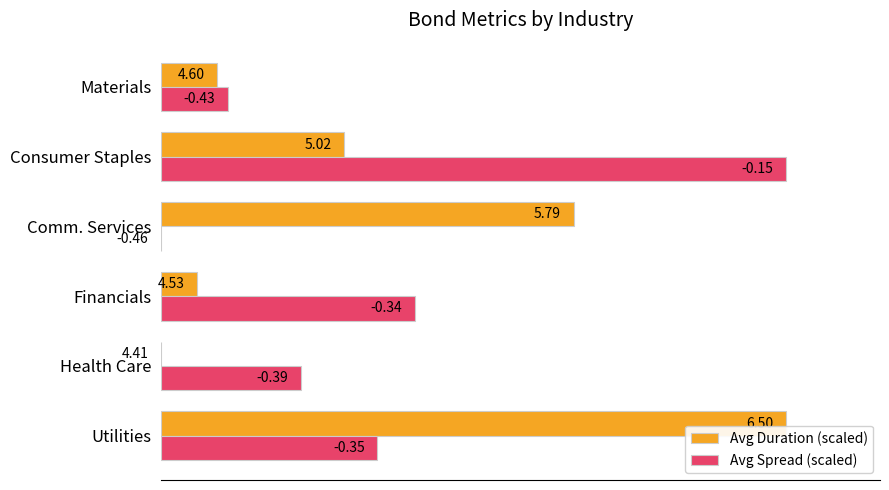

What are all the series names shown in the legend?

Avg Duration (scaled), Avg Spread (scaled)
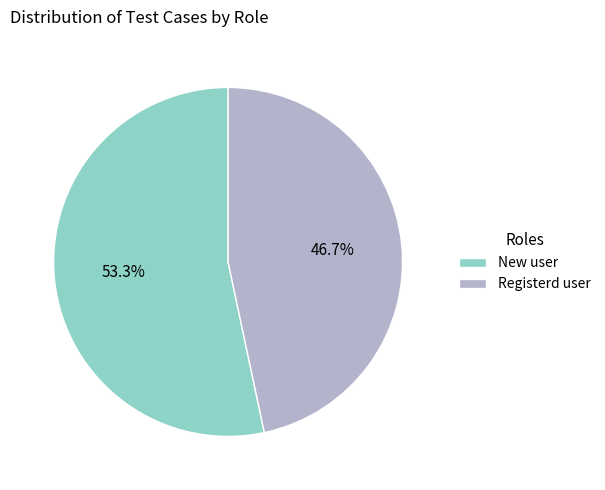

To the nearest percent, what portion does Registerd user represent?

47%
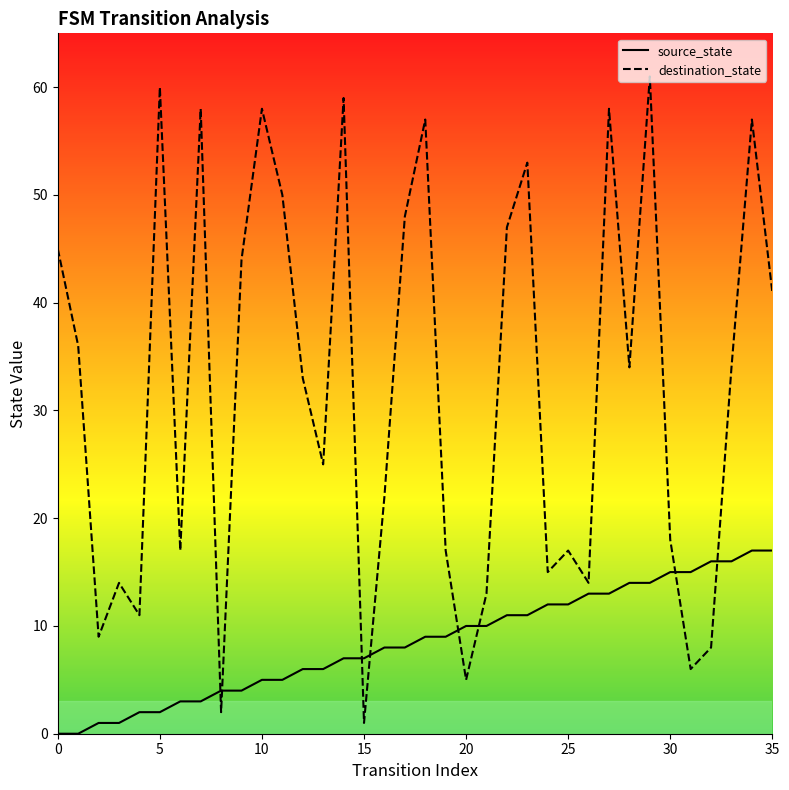

True or false: source_state and destination_state intersect in this chart.

True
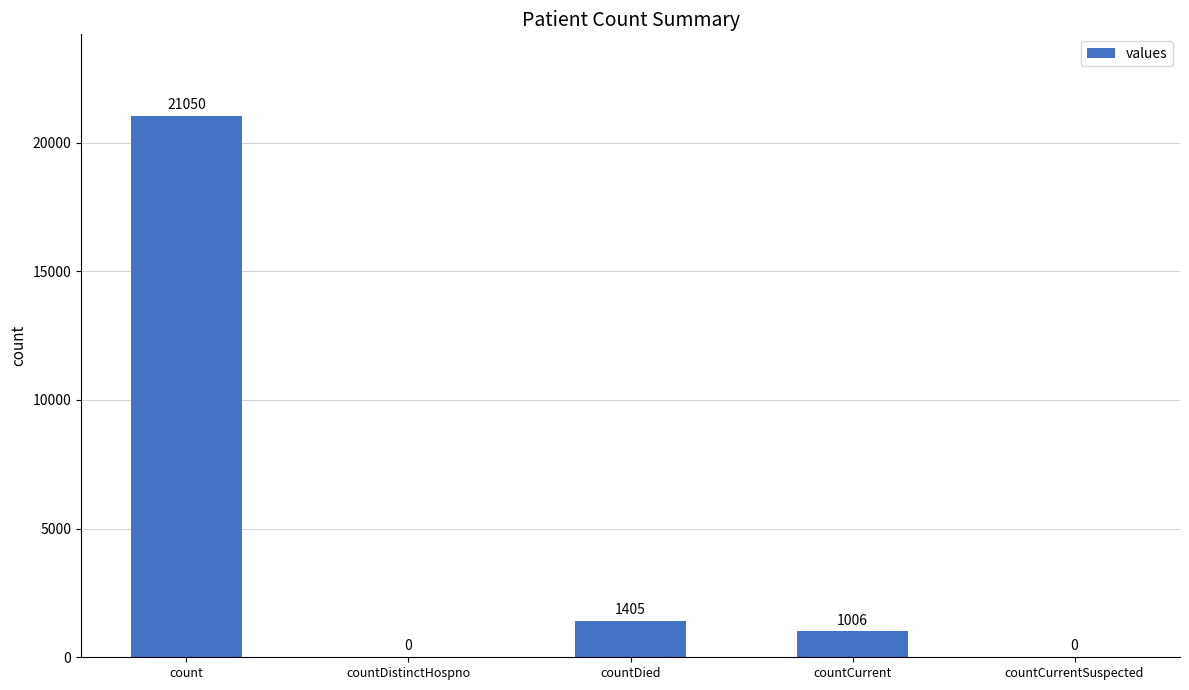

What is the sum of all values?

23461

> [What you have to do]: Set down every line above verbatim, leaving out the pictures.

> [Response]:
What are all the series names shown in the legend?

Avg Duration (scaled), Avg Spread (scaled)

To the nearest percent, what portion does Registerd user represent?

47%

True or false: source_state and destination_state intersect in this chart.

True

What is the sum of all values?

23461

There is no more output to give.